Verkehr und digitale Infrastruktur/Antwort - 28.04.2021 (hib 556/2021)

Berlin: (hib/HAU) Am Hauptstadtflughafen BER sind nach Auskunft der Flughafen Berlin Brandenburg GmbH (FBB) verschiedene Maßnahmen ergriffen worden, um die Ausgaben vor dem Hintergrund des Rückgangs im Passagiergeschäft wegen der Corona-Pandemie so weit wie möglich zu reduzieren. Im Jahr 2020 hätten dadurch etwa 20 Prozent des Betriebsaufwandes - rund 85 Millionen Euro - eingespart werden können, heißt es in der Antwort der Bundesregierung (19/28114) auf eine Kleine Anfrage der FDP-Fraktion (19/27403).

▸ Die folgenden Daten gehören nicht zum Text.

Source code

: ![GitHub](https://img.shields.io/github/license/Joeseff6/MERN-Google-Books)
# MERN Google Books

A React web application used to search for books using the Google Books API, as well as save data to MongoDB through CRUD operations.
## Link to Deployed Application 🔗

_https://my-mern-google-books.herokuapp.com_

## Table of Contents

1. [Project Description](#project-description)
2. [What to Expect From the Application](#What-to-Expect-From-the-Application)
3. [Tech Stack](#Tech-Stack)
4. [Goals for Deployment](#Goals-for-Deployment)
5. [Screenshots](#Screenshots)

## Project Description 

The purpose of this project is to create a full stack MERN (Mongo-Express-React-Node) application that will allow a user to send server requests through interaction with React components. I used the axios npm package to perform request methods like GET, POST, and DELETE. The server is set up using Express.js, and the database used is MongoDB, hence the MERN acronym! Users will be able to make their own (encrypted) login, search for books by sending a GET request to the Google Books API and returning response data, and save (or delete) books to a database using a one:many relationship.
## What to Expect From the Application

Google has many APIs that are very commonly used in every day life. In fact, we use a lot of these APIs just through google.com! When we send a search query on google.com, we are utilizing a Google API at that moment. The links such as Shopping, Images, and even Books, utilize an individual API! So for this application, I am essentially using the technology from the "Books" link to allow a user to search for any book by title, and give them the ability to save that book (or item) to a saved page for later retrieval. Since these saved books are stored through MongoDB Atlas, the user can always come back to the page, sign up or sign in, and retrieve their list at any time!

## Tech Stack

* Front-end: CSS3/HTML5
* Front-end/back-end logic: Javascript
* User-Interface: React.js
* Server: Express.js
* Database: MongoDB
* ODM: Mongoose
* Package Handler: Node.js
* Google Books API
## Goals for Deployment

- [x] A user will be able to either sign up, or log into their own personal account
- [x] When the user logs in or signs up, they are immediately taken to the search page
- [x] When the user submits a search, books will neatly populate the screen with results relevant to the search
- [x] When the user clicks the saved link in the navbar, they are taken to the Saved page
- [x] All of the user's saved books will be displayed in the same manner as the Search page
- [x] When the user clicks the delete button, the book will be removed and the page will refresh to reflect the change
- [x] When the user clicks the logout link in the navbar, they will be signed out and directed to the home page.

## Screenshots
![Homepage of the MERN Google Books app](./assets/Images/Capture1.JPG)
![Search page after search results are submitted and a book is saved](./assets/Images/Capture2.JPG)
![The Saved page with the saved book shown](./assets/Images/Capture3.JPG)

Einsparungen seien beispielsweise durch die vorläufige Nicht-Inbetriebnahme des Terminals 2, die vorübergehende Schließung des Terminals 5 sowie die Aussetzung der Nutzung der südlichen Start- und Landebahn erzielt worden. Zudem befinde sich ein Großteil der Belegschaft in Kurzarbeit. Im Rahmen des Sanierungskonzepts plane die FBB zudem einen sozialverträglichen Abbau von mehr als 400 Stellen über die nächsten Jahre. „Nach Auskunft der FBB soll bis 2025 die gesamte Investitionstätigkeit im Wert von vormals geplanten 500 Millionen Euro auf ein den Betrieb sicherndes Mindestmaß von hundert Millionen Euro reduziert werden“, heißt es in der Antwort.